> Selected text
Steven's biography
Steven Goldstein is CEO and Chief Strategist at Steven Goldstein Insights.
Steven founded Garden State Equality, New Jersey’s statewide organization for equality, in 2004. As executive director, he led the winning campaigns for marriage equality and more than 200 other state and local civil rights laws, a number of which he helped to write.
The Harvard Law and Policy Review wrote Steven had built an “immensely successful model for the rest of the country.” The Associated Press has called his impact “magical.”
A 2007 documentary, “Freeheld,” chronicled Steven’s work at Garden State Equality and won the Academy Award for Best Short Documentary. Hollywood turned “Freeheld” into a full-length film, released in 2015, in which Steven was played by Steve Carell.
Steven became national executive director of the Anne Frank Center USA, the U.S. organization in the Anne Frank family of organizations worldwide. HuffPost wrote the organization under Steven “catapulted to national prominence.”

> Your objective
Resume the biography of Steven Goldstein after its final sentence, the one ending "catapulted to national prominence." None of the rows are needed to work with the biography of Steven Goldstein.

> Dataset records

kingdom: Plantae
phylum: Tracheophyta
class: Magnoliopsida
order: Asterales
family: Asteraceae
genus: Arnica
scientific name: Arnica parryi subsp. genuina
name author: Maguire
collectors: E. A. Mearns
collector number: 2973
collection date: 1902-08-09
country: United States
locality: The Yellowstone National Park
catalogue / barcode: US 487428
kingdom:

> Solved problem
In 2019, HarperCollins published Steven’s first book, The Turn-On. It includes many of his original advocacy and communications strategies that he also taught as a Rutgers law professor. Porchlight Book Awards named The Turn-On one of the top five marketing books of the year.
Steven began his career as a staff member in Congress, as a lawyer for Chuck Schumer on the U.S. House Judiciary Committee and then as communications director for the late U.S. Senator Frank Lautenberg. Steven’s federal portfolio includes landmark statutes that advance reproductive choice, counter gun violence, and create sentencing alternatives for nonviolent crimes.
He wound up on Capitol Hill after Congress saw his work on television in Washington, DC, where he won 10 Emmy Awards as an investigative producer. He later worked as a producer for Oprah Winfrey.
Steven holds a law degree and three master’s degrees. He received his B.A. summa cum laude, Phi Beta Kappa from Brandeis; his M.P.P. (Public Policy) from Harvard’s John F. Kennedy School of Government, where he was editor-in-chief of Harvard Journal of Public Policy; his M.S. from the Columbia School of Journalism; his J.D. from Columbia Law School, where he won his first-year moot court competition, and his M.A.J.S. (Jewish Studies) from the Academy for Jewish Religion in New York, where he won the 2022 Rabbi Herschel J. Matt Creative Liturgy Award.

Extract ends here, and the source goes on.